The assassin had been seized. He was a fanatic, named François Ravaillac, who had been roused to his mad act by rumors that Henry intended to make war upon the pope, and other baseless fancies of the king's opponents. With him we are not further concerned, other than to say that he was made to suffer the most barbarous tortures for his deed.

The carriage was turned and driven back to the Louvre. On reaching the entrance steps some wine was given to the wounded monarch. An officer of the guard raised his head, his only sign of intelligence being some movements of the eyes. In a moment more they were closed, never to be opened again.

He was carried up-stairs and laid on the couch in his closet, and from there taken to the bed in his chamber. As he lay there some one gave him holy water, and M. de Vic, a councillor of state, put to his mouth the cross of his order, and directed his thoughts to God. All this was lost on the king. He lay motionless and insensible. All around him were in tears. The grief of the queen was unconsolable. All Paris was weeping. The monarch against whom the Parisians had so bitterly fought they now mourned as they would have done for their dearest friend.

The surgeons wanted to dress the king's wounds. Milon, the chief physician, who sat weeping at the bedside, waved them aside. A faint sigh died away on the king's lips. "It is all over," said Milon, sadly. "He is gone."

What followed may be told in a few words. The old adage, "The king is dead; long live the king!" was the thought of practical men of affairs. Sully, whom the news of the assassination had raised in haste from his sick-bed, put himself quickly at the head of some forty horse and rode towards the palace. Guise and Bassompierre had come to the door, to see what was passing outside, as he rode up.

"Gentlemen," he said to them, with tearful eyes, "if the service you vowed to the king be impressed upon your souls as deeply as it ought to be with all good Frenchmen, swear this moment to keep towards the king's son and heir the same allegiance that you showed him, and to spend your lives and your blood in avenging his death."

"Sir," answered Bassompierre, "it is for us to cause this oath to be taken by others; we have no need to be exhorted thereto."

Leaving them, Sully rode to the Bastille, which he took possession of, and sent out soldiers to seize and carry off all the bread that could be found in the market and at the shops of the bakers. He despatched a messenger also, in the greatest haste, to his son-in-law, M. de Rohan, then in command of a force of six thousand Swiss, bidding him to march with all speed upon Paris.

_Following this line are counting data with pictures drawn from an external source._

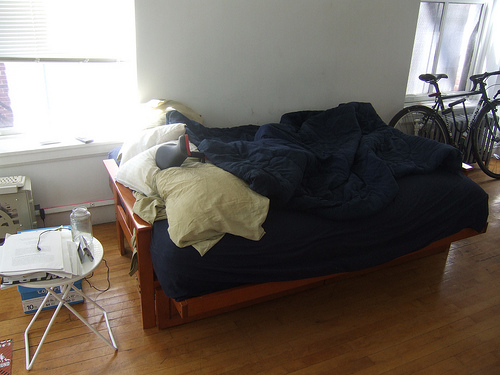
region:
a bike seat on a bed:
[156, 133, 206, 182]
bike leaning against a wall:
[414, 75, 499, 175]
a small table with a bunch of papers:
[24, 212, 116, 362]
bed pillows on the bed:
[140, 138, 255, 265]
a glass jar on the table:
[69, 195, 102, 265]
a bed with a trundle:
[112, 95, 484, 336]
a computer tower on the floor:
[9, 163, 44, 231]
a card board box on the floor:
[22, 282, 94, 307]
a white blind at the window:
[4, 6, 139, 71]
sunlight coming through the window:
[11, 60, 153, 151]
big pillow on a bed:
[157, 161, 262, 259]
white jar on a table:
[60, 200, 98, 252]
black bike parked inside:
[385, 58, 499, 188]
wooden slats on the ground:
[260, 307, 380, 373]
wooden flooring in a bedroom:
[315, 302, 420, 372]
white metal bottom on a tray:
[15, 283, 124, 366]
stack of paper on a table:
[3, 225, 71, 283]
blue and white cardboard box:
[10, 273, 86, 321]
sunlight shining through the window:
[30, 60, 165, 157]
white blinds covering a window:
[5, 11, 118, 78]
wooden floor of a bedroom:
[236, 309, 498, 370]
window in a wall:
[0, 3, 135, 110]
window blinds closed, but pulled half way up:
[1, 1, 130, 63]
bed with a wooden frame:
[105, 158, 166, 319]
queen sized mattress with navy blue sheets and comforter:
[151, 107, 455, 288]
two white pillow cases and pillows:
[133, 128, 267, 240]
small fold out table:
[14, 235, 117, 351]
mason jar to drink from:
[70, 203, 96, 240]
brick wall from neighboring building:
[1, 58, 20, 124]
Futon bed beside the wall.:
[101, 97, 490, 327]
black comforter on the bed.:
[122, 99, 462, 216]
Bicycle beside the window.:
[389, 63, 497, 180]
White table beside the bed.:
[7, 223, 119, 367]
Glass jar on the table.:
[68, 203, 97, 257]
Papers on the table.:
[2, 225, 79, 278]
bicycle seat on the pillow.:
[152, 134, 207, 174]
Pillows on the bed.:
[113, 108, 272, 241]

Henry IV. was dead. His son was his legitimate successor. But the murder of Henry III. had been followed by a contest for the throne. That of Henry IV. might be. Sully felt it necessary to take precautions, although the king was hardly cold in death. The king dies; the kingship survives; prudent men, on whom the peace of a people depend, prepare without delay; the Duke de Sully was such a man. His precautions, however, were not needed. No one thought of opposing the heirship of the king's son.